Bruenor Battlehammer stood tall in front of his throne then, commanding the attention of all, from the guards lining the room to the many citizens and refugees standing by the doors awaiting their audience with the king.

To the side of Bruenor stood Cordio and Stumpet, the two principle clerics of the clan. Bruenor motioned to them, and Cordio quickly dipped a large mug in the barrel of dwarven holy water, a very sweet honey mead. Attendants all over the hall scrambled to disseminate the drink, so that everyone in attendance, even the three non-dwarves—Regis, Wulfgar, and Nanfoodle—had mug in hand when Bruenor raised his in toast.

"And so does General Dagna Waybeard of Adbar and Mithral Hall join his son in the Halls of Moradin," Bruenor proclaimed. "To Dagna and to all who served well with him. They gave their lives in defense of neighbors and in battle with smelly trolls." He paused, then raised his voice to a shout as he finished, "A good way to die!"

"A good way to die!" came the thunderous response.

Bruenor drained his entire mug in one great gulp, then tossed it back to Cordio and fell back into his seat.

"The news was not all bad," said Banak Brawnanvil, sitting at his side in a specially constructed chair to accommodate legs that would no longer support him.

"Yeah?" said Bruenor.

"Alustriel was seen at the fight," said Banak. "No small thing, that."

Bruenor looked to the young courier who had brought the news from the south.
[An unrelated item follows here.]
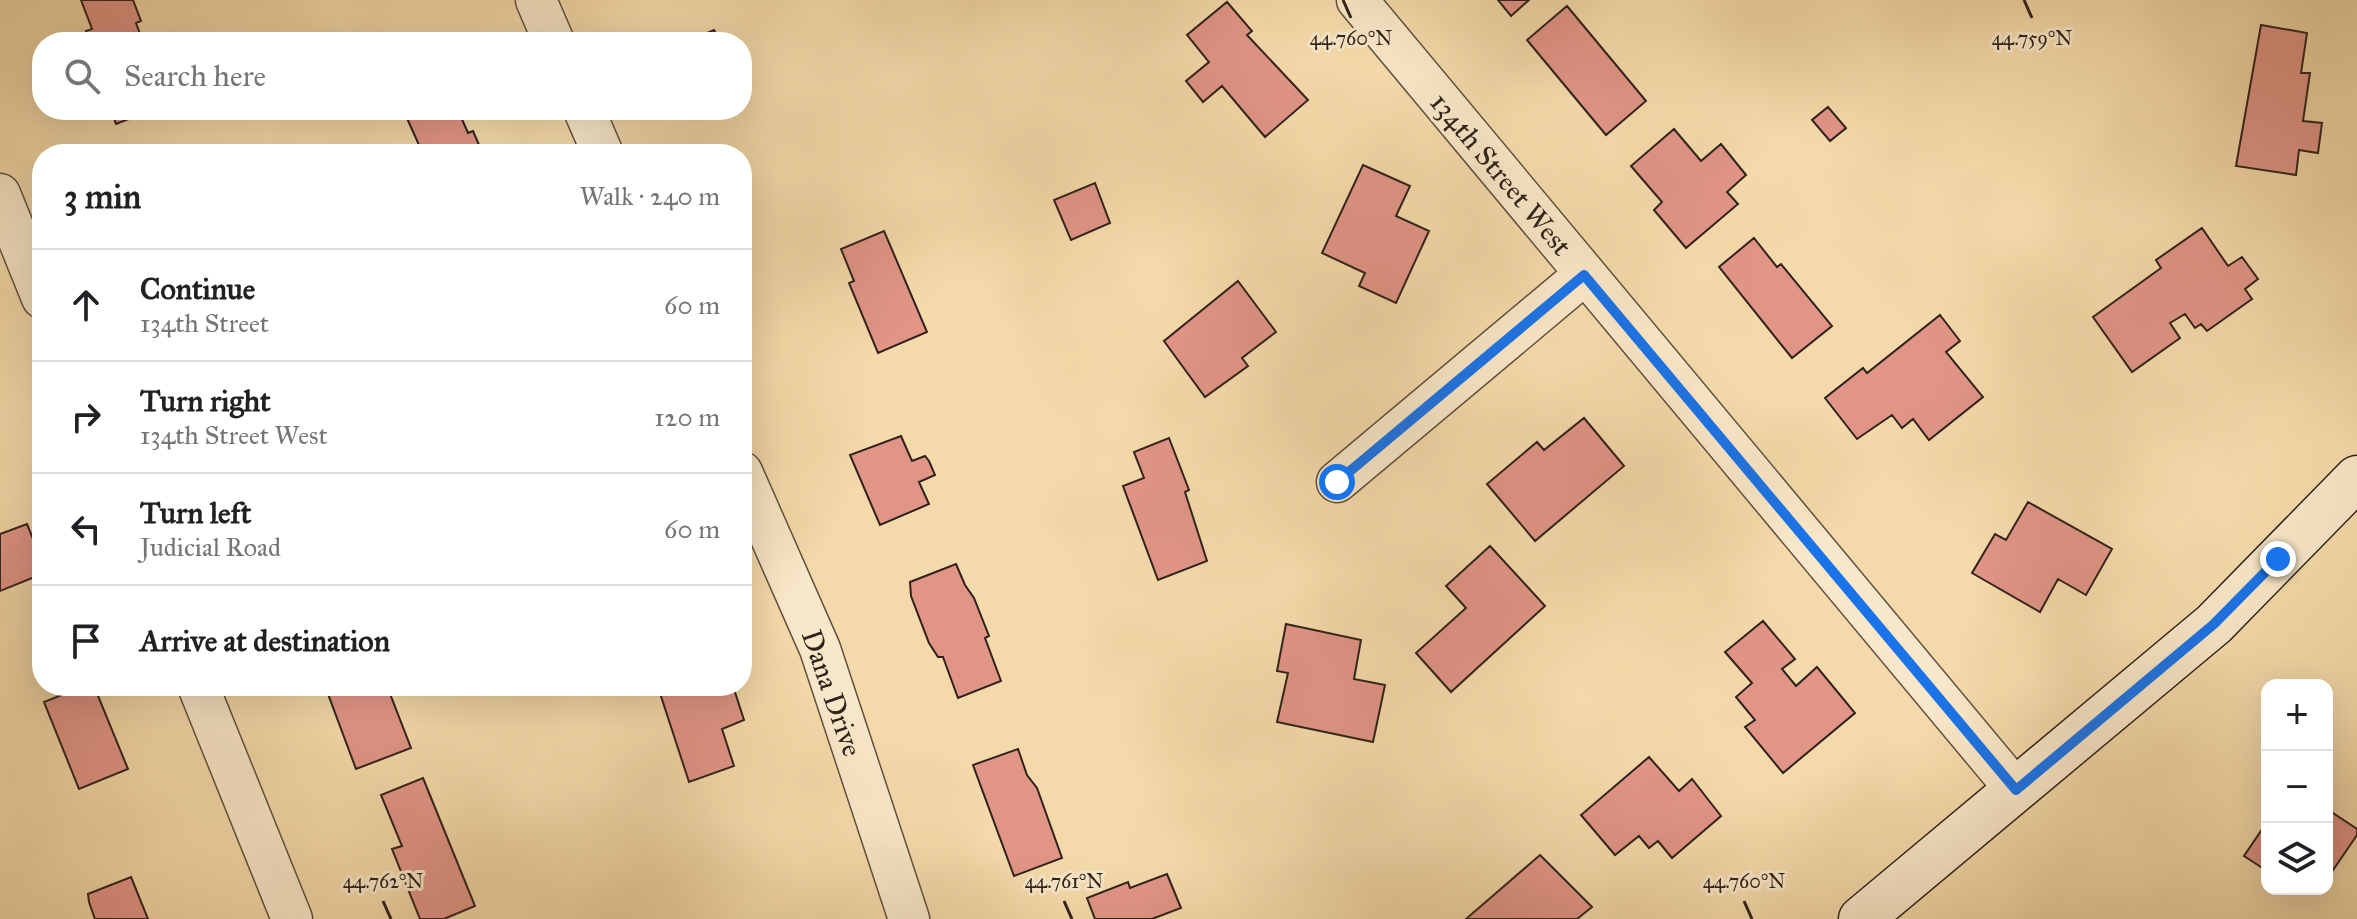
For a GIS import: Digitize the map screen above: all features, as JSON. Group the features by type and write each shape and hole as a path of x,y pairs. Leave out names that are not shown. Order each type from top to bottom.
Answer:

When Bruenor had sent out the Mirabarran dwarves, he had stretched a line of communication all the way from Mithral Hall, a relay team of couriers so that news would flow back quickly. With the orcs back out of Mithral Hall, the dwarf king expected a very fluid situation and had no intention of being caught by surprise from any direction.

"Alustriel was there?" he pressed the courier. "Or we're thinking she was there?"

"Oh, they seen her, me king," said the dwarf, "come in on a flaming chariot, down from the sky in a ball of fire!"

"Then how did they know it to be her, through the veil of flames?" Nanfoodle dared to ask. He blanched and fell back, showing everyone that he was merely thinking aloud.

"Aye, that's Alustriel," Bruenor assured the gnome and everyone else. "I'm knowing a thing or two about the Lady of Silverymoon's fiery chariot."

That brought chuckles from the others around Bruenor, especially from the normally quiet Wulfgar, who had witnessed first-hand Bruenor's piloting of Alustriel's magical cart. Far to the south and out on the sea, Bruenor had brought Alustriel's conjured chariot of flame streaking across the deck of a pirate ship, to ultimate disaster—for the pirates, of course.

"So she's knowing that a fight's afoot," Bruenor said, and he looked to the emissary from another outside kingdom.

"Citadel Felbarr would surely've telled her," Jackonray Broadbelt agreed. "We've got a good flow o' runners to Silverymoon and to Sundabar. Alustriel's knowing what's afoot, to be sure, if she joined in the fight in the south."